Top K Frequent Elements Using Heap in DSA Go - Time & Space Complexity
We want to know how the time needed grows when finding the top K frequent elements using a heap.
How does the work change as the input list gets bigger?
Analyze the time complexity of the following code snippet.
func topKFrequent(nums []int, k int) []int {
freqMap := make(map[int]int)
for _, num := range nums {
freqMap[num]++
}
h := &IntHeap{}
heap.Init(h)
for num, freq := range freqMap {
heap.Push(h, Pair{num, freq})
if h.Len() > k {
heap.Pop(h)
}
}
res := make([]int, 0, k)
for h.Len() > 0 {
res = append(res, heap.Pop(h).(Pair).num)
}
return res
}
// Pair and IntHeap types omitted for brevity
This code counts frequencies, then uses a min-heap to keep only the top K frequent elements.
Identify the loops, recursion, array traversals that repeat.
- Primary operation: Loop over all numbers to count frequencies, then loop over unique numbers to push/pop in heap.
- How many times: Counting loop runs n times (n = length of input), heap operations run m times (m = number of unique elements).
As input size n grows, counting frequencies takes about n steps. Then, heap operations depend on m, the unique count.
| Input Size (n) | Approx. Operations |
|---|---|
| 10 | ~10 counting + ~10 heap ops |
| 100 | ~100 counting + ~100 heap ops |
| 1000 | ~1000 counting + ~1000 heap ops |
Pattern observation: Counting grows linearly with n, heap operations grow with unique elements m, usually less than n.
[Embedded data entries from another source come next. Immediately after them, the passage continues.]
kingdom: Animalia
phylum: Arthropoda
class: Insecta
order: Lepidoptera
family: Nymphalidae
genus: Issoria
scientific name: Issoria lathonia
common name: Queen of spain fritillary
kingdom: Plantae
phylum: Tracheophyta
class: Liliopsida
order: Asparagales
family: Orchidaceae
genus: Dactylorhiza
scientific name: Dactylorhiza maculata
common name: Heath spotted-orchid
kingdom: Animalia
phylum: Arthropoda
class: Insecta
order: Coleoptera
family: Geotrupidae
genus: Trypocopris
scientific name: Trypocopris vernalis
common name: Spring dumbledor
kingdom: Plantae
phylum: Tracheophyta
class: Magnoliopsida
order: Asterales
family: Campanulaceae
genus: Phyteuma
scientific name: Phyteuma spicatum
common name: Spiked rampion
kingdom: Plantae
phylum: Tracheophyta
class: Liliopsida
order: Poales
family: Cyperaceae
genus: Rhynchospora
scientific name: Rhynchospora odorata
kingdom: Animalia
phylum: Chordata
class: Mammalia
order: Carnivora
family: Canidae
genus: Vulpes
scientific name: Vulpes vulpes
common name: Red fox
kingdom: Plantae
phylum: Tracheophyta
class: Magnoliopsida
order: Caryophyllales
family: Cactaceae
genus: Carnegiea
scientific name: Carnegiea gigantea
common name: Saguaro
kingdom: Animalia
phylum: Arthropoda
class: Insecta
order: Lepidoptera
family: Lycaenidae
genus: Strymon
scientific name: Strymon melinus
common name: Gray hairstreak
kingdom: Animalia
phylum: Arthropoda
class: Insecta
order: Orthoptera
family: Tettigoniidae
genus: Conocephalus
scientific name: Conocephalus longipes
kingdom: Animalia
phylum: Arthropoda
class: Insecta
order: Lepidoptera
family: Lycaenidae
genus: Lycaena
Time Complexity: O(n + m log k)
This means the time grows linearly with input size n for counting, and heap operations depend on m and k, keeping it efficient.
[X] Wrong: "Heap operations run n times, so time is O(n log n)."
[OK] Correct: Heap size is limited to k, so each push/pop is O(log k), not O(log n), making it faster.
Understanding how to use heaps to keep top K items efficiently is a valuable skill that shows you can handle large data smartly.
"What if we used a max-heap for all elements and then popped k times? How would the time complexity change?"